Source data —
· · ·

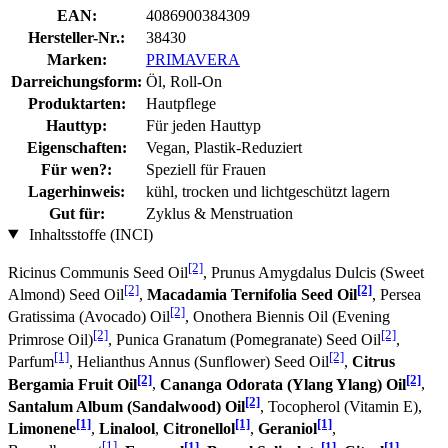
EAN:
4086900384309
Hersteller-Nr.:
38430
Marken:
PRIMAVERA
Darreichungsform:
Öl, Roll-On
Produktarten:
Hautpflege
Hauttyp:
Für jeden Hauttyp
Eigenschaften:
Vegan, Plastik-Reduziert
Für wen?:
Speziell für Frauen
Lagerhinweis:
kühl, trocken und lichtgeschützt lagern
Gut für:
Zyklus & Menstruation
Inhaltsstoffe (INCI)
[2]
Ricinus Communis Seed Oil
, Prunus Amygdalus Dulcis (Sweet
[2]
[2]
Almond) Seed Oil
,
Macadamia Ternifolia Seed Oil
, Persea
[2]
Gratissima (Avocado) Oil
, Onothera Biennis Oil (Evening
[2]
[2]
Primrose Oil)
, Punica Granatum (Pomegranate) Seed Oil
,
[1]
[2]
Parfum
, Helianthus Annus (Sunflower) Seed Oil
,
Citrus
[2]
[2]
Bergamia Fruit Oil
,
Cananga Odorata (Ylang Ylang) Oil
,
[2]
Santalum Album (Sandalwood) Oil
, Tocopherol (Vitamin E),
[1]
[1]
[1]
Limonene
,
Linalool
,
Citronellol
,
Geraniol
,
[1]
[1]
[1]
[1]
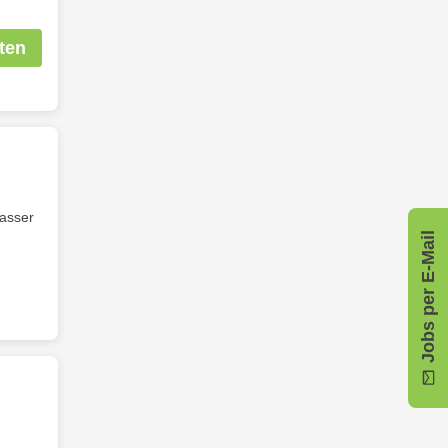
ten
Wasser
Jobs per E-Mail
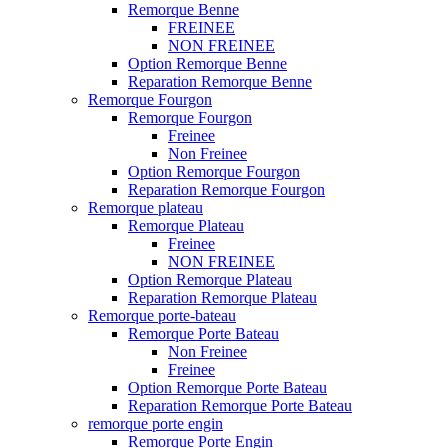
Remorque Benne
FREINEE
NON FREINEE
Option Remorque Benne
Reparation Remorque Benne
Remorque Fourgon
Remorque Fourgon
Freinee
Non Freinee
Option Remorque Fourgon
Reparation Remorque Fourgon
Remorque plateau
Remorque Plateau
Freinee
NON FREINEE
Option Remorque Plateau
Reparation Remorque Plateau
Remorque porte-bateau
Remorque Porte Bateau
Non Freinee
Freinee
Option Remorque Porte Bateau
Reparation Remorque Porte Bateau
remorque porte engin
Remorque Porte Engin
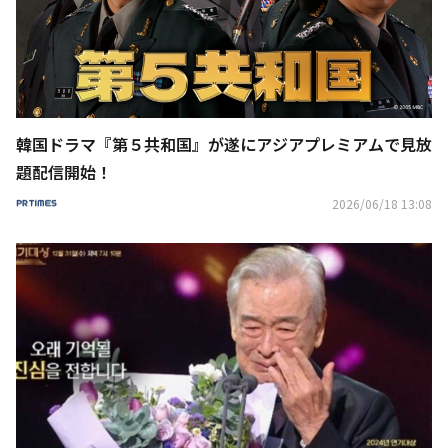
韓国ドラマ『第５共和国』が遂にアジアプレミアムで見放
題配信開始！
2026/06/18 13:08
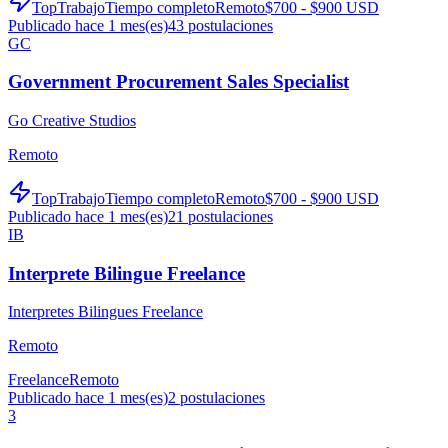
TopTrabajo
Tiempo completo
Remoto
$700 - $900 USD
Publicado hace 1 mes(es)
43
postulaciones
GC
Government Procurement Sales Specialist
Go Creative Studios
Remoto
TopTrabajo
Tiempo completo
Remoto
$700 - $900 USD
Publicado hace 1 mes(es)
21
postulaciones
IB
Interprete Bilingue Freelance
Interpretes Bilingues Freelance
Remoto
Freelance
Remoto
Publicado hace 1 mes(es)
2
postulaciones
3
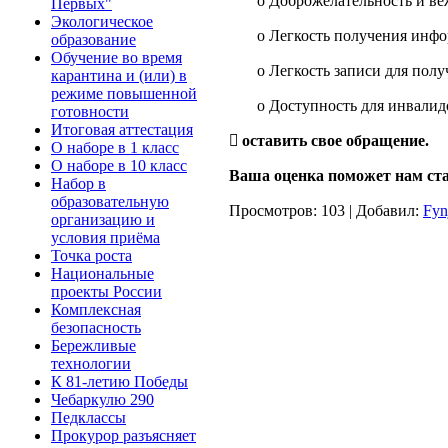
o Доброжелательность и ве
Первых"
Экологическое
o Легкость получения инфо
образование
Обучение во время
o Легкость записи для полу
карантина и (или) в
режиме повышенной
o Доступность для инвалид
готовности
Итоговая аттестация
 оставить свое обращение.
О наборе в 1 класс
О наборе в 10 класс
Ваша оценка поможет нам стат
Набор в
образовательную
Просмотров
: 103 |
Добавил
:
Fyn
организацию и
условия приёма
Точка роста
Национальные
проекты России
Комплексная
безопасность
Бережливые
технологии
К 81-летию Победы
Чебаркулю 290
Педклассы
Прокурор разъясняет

· · ·

What you should do — Although the records contain pictures, the copy should consist of their text alone, reproduced exactly.

Exercise response —
EAN:
4086900384309
Hersteller-Nr.:
38430
Marken:
PRIMAVERA
Darreichungsform:
Öl, Roll-On
Produktarten:
Hautpflege
Hauttyp:
Für jeden Hauttyp
Eigenschaften:
Vegan, Plastik-Reduziert
Für wen?:
Speziell für Frauen
Lagerhinweis:
kühl, trocken und lichtgeschützt lagern
Gut für:
Zyklus & Menstruation
Inhaltsstoffe (INCI)
[2]
Ricinus Communis Seed Oil
, Prunus Amygdalus Dulcis (Sweet
[2]
[2]
Almond) Seed Oil
,
Macadamia Ternifolia Seed Oil
, Persea
[2]
Gratissima (Avocado) Oil
, Onothera Biennis Oil (Evening
[2]
[2]
Primrose Oil)
, Punica Granatum (Pomegranate) Seed Oil
,
[1]
[2]
Parfum
, Helianthus Annus (Sunflower) Seed Oil
,
Citrus
[2]
[2]
Bergamia Fruit Oil
,
Cananga Odorata (Ylang Ylang) Oil
,
[2]
Santalum Album (Sandalwood) Oil
, Tocopherol (Vitamin E),
[1]
[1]
[1]
Limonene
,
Linalool
,
Citronellol
,
Geraniol
,
[1]
[1]
[1]
[1]
ten
Wasser
Jobs per E-Mail
Remorque Benne
FREINEE
NON FREINEE
Option Remorque Benne
Reparation Remorque Benne
Remorque Fourgon
Remorque Fourgon
Freinee
Non Freinee
Option Remorque Fourgon
Reparation Remorque Fourgon
Remorque plateau
Remorque Plateau
Freinee
NON FREINEE
Option Remorque Plateau
Reparation Remorque Plateau
Remorque porte-bateau
Remorque Porte Bateau
Non Freinee
Freinee
Option Remorque Porte Bateau
Reparation Remorque Porte Bateau
remorque porte engin
Remorque Porte Engin
韓国ドラマ『第５共和国』が遂にアジアプレミアムで見放
題配信開始！
2026/06/18 13:08
TopTrabajo
Tiempo completo
Remoto
$700 - $900 USD
Publicado hace 1 mes(es)
43
postulaciones
GC
Government Procurement Sales Specialist
Go Creative Studios
Remoto
TopTrabajo
Tiempo completo
Remoto
$700 - $900 USD
Publicado hace 1 mes(es)
21
postulaciones
IB
Interprete Bilingue Freelance
Interpretes Bilingues Freelance
Remoto
Freelance
Remoto
Publicado hace 1 mes(es)
2
postulaciones
3
o Доброжелательность и ве
Первых"
Экологическое
o Легкость получения инфо
образование
Обучение во время
o Легкость записи для полу
карантина и (или) в
режиме повышенной
o Доступность для инвалид
готовности
Итоговая аттестация
 оставить свое обращение.
О наборе в 1 класс
О наборе в 10 класс
Ваша оценка поможет нам стат
Набор в
образовательную
Просмотров
: 103 |
Добавил
:
Fyn
организацию и
условия приёма
Точка роста
Национальные
проекты России
Комплексная
безопасность
Бережливые
технологии
К 81-летию Победы
Чебаркулю 290
Педклассы
Прокурор разъясняет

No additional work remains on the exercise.